Gracias a las redes sociales, a veces nos toca dar con gente valiosa. Es por eso, más que todo, que aprecio el útil y práctico mundo virtual. En mi caso, he encontrado varias conexiones extraviadas, a gente de mi pasado, y también a otros menos perdidos, personas que me han ayudado a conectar lo conocido con lo desconocido. Una de esas conexiones, encontrada en uno de los grupos virtuales de Mexicali, sabe algo de mi familia, de mis padres, de mi barrio, y de aquella casita en la avenida Lerdo en la cual yo nací, a pocas cuadras del centro del aquel entonces pueblito. Se llama Raúl Velázquez esa conexión virtual. Se trata de un hombre de edad madura, con ochenta y cuatro abriles bien cumplidos, quien aún vive en esa ahora enorme ciudad, a pesar de haber trabajado y haberse jubilado de una entidad gubernamental del otro lado, de Calexico, California. Decidió quedarse a vivir en el lado mexicano por diferentes razones.

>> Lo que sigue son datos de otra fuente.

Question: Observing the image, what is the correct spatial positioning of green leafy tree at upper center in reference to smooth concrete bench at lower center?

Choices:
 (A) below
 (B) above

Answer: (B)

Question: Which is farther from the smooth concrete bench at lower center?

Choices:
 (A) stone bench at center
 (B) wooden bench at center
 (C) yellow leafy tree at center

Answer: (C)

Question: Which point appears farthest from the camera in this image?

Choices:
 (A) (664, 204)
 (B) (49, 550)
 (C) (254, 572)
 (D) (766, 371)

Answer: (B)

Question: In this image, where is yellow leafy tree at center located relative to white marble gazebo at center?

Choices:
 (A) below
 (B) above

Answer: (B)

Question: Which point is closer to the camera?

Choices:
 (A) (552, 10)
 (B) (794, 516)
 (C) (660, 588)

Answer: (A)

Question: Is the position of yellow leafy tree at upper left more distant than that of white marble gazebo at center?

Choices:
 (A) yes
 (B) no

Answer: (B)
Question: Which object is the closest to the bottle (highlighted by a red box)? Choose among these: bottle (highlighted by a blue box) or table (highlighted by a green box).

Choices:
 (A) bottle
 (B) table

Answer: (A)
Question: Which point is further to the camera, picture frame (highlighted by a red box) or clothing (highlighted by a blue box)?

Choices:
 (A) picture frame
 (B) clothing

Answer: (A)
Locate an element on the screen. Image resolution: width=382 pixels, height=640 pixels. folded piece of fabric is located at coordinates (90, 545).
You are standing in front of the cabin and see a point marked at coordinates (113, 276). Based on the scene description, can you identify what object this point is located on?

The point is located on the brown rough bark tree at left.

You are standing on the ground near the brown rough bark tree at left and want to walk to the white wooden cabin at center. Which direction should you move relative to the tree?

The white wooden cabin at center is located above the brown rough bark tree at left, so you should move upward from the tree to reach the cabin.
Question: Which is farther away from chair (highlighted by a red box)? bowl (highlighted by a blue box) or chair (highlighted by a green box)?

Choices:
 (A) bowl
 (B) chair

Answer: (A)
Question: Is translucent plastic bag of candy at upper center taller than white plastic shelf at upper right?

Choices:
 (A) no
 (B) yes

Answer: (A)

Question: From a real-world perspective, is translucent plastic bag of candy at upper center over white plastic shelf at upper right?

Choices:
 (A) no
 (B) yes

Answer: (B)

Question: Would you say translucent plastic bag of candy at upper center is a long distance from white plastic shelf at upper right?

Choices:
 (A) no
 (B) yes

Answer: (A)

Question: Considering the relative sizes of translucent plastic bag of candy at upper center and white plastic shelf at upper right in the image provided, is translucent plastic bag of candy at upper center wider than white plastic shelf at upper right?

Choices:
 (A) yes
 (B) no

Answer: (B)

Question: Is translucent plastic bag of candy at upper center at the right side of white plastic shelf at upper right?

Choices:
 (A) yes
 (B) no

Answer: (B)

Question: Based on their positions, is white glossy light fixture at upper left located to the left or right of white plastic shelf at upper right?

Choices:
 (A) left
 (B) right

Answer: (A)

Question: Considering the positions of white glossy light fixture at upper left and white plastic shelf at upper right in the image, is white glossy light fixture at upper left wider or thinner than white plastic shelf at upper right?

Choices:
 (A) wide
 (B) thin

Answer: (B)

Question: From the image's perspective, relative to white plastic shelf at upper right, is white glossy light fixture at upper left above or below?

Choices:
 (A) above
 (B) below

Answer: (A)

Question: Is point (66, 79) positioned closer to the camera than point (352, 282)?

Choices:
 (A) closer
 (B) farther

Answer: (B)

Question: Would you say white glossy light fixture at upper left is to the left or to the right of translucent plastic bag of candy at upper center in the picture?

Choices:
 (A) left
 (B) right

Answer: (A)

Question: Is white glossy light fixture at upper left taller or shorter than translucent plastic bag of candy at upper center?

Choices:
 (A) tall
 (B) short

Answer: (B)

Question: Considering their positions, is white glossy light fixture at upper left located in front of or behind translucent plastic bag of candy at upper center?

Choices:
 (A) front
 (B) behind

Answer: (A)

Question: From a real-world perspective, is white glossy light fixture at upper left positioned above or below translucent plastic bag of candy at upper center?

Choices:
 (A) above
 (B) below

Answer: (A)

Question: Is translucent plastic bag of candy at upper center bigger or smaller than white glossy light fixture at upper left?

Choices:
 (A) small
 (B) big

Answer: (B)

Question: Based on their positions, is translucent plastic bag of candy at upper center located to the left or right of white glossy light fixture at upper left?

—Aquí me rinde más el dinero, mi pensión, que no es mucho —explicó—, además no tengo que pagar renta, pues mi casita, aunque humilde, ya está pagada.
Raúl se ha convertido en mi cuate, como llamamos a los amigos nosotros, los de esa tierra cachanilla, los de Mexicali. He hablado con él por teléfono en varias ocasiones, más que todo para no meter la pata y andar diciendo lo que no debo a la hora de publicar mis tarugadas en mi blog. Él conoce bien a ese pueblo y a gente contemporánea que todavía anda por allí haciendo de las suyas. También a otros que ya se fueron.
—Tu papá era un gordito, un señor que siempre andaba en su carrito, uno bien bonito —me dijo—. Le gustaba andar con sombrero también.
Muy atinada la descripción de Raúl. Aunque yo no recuerdo esos tiempos, ya que estaba aún muy chamaco, recuerdo bien a nuestro padre de años después, quien siempre andaba con su sombrero bien puesto, de esos tipo Fedora. Lo hacía más que todo para protegerse del polvo cuando operaba tractores en los campos agrícolas del valle Imperial.
Raúl agrega que vivió sobre la avenida Lerdo desde que nació, el once de mayo de mil novecientos treinta y siete, hasta el treinta de abril de mil novecientos cuarenta y nueve. Conoció a mis parientes, me dice, a mi tía María y mi tío Jesús, los padres de Jorge «El Payo» Rubio Chávez, quien hace poco falleció. Me cuenta también que por años él y su familia acudían a la tienda de abarrotes de doña Cecilia Ramos, ubicada en la esquina oeste de la propiedad de los Rubio. Ella era la mamá de mi tía María, quien era media hermana de mi papá, por parte del padre de los dos, un señor de nombre Pedro Chávez, así como me llamo yo. Me imagino que deben de haberse dado cuenta que a mí me dieron el nombre de mi abuelo. Creo que fueron los Rubio, especialmente las mujeres en esa familia, quienes insistieron que yo me llamara como ese otro Pedro Chávez, el abuelo que nunca llegué a conocer. Mi mamá quería bautizarme con el nombre de Armando, como el de mi papá, pero no se le concedió el deseo. Hablando de mi mamá, les cuento que mi cuate Raúl la recuerda bien.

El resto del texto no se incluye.